• Required actions:
• A. Check each statement against the commentary on the Heller gun ruling and answer yes or no, quoting the exact words of the commentary that decide it. (i) The three-judge panel upheld six gun regulations. (ii) The author served twenty-five years as Senior Counsel with the American Center for Law and Justice. (iii) Segall's post urges the District of Columbia to abandon the case.
• B. Name every advocacy organization mentioned in the commentary on the Heller gun ruling.
• C. Resume the commentary on the Heller gun ruling after its last sentence.

• Text:
* start *

The recent decision reflects the continued battle by Dick Heller to vindicate his rights under the Second Amendment. While the three judge panel upheld six gun regulations in what was, once, the Murder Capitol of the United States, the Court struck down a rule that only one gun a month could be registered with the City.
Taking cases to the Supreme Court is what attorneys do ... when they are paid well, or when they work on hotly contested issues of public policy.
I did exactly that for twenty five years, including twenty one years as Senior Counsel with the American Center for Law and Justice. Still, a good attorney knows when to call it quits, when not to suggest that his client spend money that will, essentially, be wasted. Segall apparently thinks an attempt at Supreme Court review would not waste the time and money expended.
One of the tasks of attorneys that regularly practice before the Supreme Court – a task I undertook many times for my employer – is to evaluate the facts of a case, the condition of the law on a subject, and the opinions and decisions of the justices of the Supreme Court, so that a client has the most well-informed basis on which to decide whether to pursue review of their case at the Supreme Court. That kind of consideration makes lots of sense, just given the costliness of seeking Supreme Court review. Depending on legal fees and the costs of printing and service of legal documents, a request to the Supreme Court to review a case can cost into the six figures. Just the preliminary stage of asking for review can run that high.
Obviously, issue organizations, the one I worked for, and others, like the ACLU, the NRA, the NAACP, raise significant funds to carry such cases to the Court, and carefully select cases for the purpose of winning strategic decisions from the Court. Segall’s post urges the District of Columbia and gun control advocates to go all in on this particular case. His advice rests on two principal points.

* end *

• Listed entries:
* start *

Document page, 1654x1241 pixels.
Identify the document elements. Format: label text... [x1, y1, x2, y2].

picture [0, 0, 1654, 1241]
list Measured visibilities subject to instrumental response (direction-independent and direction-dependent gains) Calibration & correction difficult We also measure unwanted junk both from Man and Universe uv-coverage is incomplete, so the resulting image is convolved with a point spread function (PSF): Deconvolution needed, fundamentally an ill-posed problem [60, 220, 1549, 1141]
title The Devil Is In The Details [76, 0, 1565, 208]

* end *

• Answers per task:
• A.
(i) Yes: "the three judge panel upheld six gun regulations"
(ii) No: "including twenty one years as Senior Counsel with the American Center for Law and Justice"
(iii) No: "Segall’s post urges the District of Columbia and gun control advocates to go all in on this particular case"

• B. American Center for Law and Justice, ACLU, NRA, NAACP

• C.
First, in his view, the temper of the times is quite different today than nearly a decade ago when the Supreme Court issued its decision confirming that the Second Amendment protects an individual right to keep and bear arms. Segall’s post suggests that the school and public shootings and the public temper resulting from them puts the Court in a different position than when the Court decided Heller. Until District of Columbia v. Heller, gun control advocates persistently claimed that cities, States, and the federal government had a free hand in regulating, restricting, even prohibiting gun ownership, because, as they saw the matter, the Second Amendment only protected the right of States, rather than the rights of individuals. Heller rejected that view.
Second, Segall asserts, because the restriction that the DC Circuit struck down only regulated the pace of gun purchasing and accession to a private owner’s “armory,” it is different in its essential character. On that point, of course, he is not entirely wrong. There is a none-too-subtle difference between telling a man he cannot own a single weapon and telling him that he may only register one gun a month with the District. If that rule had been in place since the day the first Heller decision came down, and a gun enthusiast had wanted to do so, he could have added nearly 75 handguns to his Washington, DC, based collection in the intervening period. So, sure, there is a difference between restricting and forbidding.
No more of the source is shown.